*Prompt:*
Select each row containing the string "Vick" and copy it in full. The match is case-sensitive.

*Given entries:*
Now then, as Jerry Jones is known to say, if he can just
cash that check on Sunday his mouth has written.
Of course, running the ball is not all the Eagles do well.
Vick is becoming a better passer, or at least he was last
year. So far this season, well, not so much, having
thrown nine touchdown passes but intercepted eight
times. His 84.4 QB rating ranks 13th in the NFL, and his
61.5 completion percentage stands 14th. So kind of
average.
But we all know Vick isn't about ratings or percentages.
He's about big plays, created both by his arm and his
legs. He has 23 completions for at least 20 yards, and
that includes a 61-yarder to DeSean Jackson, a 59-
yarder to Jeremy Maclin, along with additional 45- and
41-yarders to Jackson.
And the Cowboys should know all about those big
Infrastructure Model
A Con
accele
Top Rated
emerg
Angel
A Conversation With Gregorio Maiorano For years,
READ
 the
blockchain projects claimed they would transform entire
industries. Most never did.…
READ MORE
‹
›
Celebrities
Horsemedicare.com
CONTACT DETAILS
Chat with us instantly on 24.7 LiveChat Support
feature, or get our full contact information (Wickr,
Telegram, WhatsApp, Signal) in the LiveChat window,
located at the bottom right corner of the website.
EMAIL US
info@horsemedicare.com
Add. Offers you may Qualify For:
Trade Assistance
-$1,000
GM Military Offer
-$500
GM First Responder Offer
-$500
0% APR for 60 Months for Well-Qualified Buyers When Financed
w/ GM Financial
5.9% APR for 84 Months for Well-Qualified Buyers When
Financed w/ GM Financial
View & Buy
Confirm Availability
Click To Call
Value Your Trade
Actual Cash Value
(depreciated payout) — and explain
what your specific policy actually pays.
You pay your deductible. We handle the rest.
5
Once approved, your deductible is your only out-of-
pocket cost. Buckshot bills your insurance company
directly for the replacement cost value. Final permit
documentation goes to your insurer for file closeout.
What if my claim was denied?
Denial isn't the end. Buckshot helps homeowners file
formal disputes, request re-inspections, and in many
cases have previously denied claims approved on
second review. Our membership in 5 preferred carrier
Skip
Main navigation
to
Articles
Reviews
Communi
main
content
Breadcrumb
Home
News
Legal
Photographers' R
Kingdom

*Result of this task:*
Vick is becoming a better passer, or at least he was last
But we all know Vick isn't about ratings or percentages.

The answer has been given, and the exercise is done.